Turbo is a speed-obsessed snail with an unusual dream: to become the world’s greatest racer. This odd snail gets a chance to leave his slow-paced life behind when a freak accident gives him the power of superspeed. Newly revved-up, Turbo embarks on an extraordinary quest to enter and win the Indianapolis 500. Accompanied by a dedicated pit crew of trash-talking adrenaline junkies, Turbo becomes the ultimate underdog by refusing to let his limitations get in the way of his dreams.

The story is unbelievably stale. I don’t know why I have been reviewing movies with cookie cutter plots lately, but that trend will not cease any time soon with movies like Turbo. The underdog who wants to prove the world wrong and takes the champion down is unbelievably cliched and this movie makes no qualms about it. Literally, you could watch just the first 5 minutes and know where the entire story is going there. The one “deviation” this movie does take is that his pit crew is led by a taco truck driver that wants to make his life better and believes that the snail is his shooting star. I use air quotes for deviation because this is not breaking the mold anyway and just establishes how quick the screenwriters wanted to get this screenplay over with. Oh and how cannot forget the most cringeworthy song ever created: That Snail is Most. That song is like junk food for the mind. It is almost getting stuck in your head, but you know it is bad for you. Kind of like the soundtrack to the Frozen films. 

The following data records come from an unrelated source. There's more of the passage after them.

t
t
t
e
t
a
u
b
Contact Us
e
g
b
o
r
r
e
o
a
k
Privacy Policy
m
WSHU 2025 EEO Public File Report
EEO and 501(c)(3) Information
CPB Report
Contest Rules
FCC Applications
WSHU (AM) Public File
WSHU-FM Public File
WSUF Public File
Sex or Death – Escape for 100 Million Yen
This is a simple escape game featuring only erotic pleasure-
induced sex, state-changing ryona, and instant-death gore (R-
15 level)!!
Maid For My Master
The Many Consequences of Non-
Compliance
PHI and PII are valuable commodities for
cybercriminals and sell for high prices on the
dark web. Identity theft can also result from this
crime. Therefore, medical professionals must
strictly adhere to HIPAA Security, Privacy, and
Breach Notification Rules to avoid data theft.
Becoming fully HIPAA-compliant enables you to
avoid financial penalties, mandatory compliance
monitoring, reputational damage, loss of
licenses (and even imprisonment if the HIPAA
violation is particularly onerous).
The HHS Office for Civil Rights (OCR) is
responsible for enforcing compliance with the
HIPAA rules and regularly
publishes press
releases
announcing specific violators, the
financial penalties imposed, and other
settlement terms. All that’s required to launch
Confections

The animation is alright, but definitely not to the best of the ability of the studio behind. Again, How to Train Your Dragon 2 was released the next year! So when you compare that to Turbo, the dropoff in visual quality is blatantly obvious. There are a lot of places I could nitpick, but the place I want to focus on is the character designs. Looking at the HTTYD films, the characters have a sense of realism and honesty to them. Sure they can be big movements and character expressions, but they can also convey developed and even grounded emotions almost seamlessly. Here, everyone looks cartoonish and always has puppy dog eyes and mouths bigger than whales. This also affirms the ultimate cliche that every animation fan despises: Animation is just for kids! I hate it just as much as you, though that narrative will not disappear if we keep letting kiddy crap like this be the norm in the mainstream market.

The characters are just as unoriginal as the story. Fitting. There is Theo/Turbo (voiced by Ryan Reynolds), a garden snail who dreams of becoming a racer and the next Indianapolis 500 champion and obtains superspeed during a car race. There’s Chet (voiced by Paul Giamatti), Turbo’s older brother who serves as Turbo’s doubter throughout the entire film. This is already bland enough, but when it is the protagonist’s brother serving this role, it comes off as needlessly cruel. Kind of like how Chicken Little’s Dad is an absolute jerk to the titular character. There’s Tito Lopez (Michael Pena), a “Dos Bros” taco truck driver who finds and befriends Turbo. There’s Angelo Lopez, who is the Chet to Tito’s Turbo. Again, brothers are absolute jerks in this film. And then there is Guy Gagné (voiced by Bill Hader), a French-Canadian Indy 500 champion who is the greedy champion that will stop at nothing to make sure the underdog does not prevail. Also, Samuel L. Jackson plays a snail. I only bring this up because he must have been embarrassed to say half of his lines just for how cringey they were…and use a couple that I cannot repeat here.

Turbo is a piece of garbage that DreamWorks should hope to forget about. In fact, I am going to use one word to describe the entire film: unimaginative. The story is unimaginative. The animation is unimaginative. The characters are, you guessed it, UNIMAGINATIVE. Folks, I can only recommend this one to little kids as a film you happen to scroll through on Netflix. It does not exceed those expectations.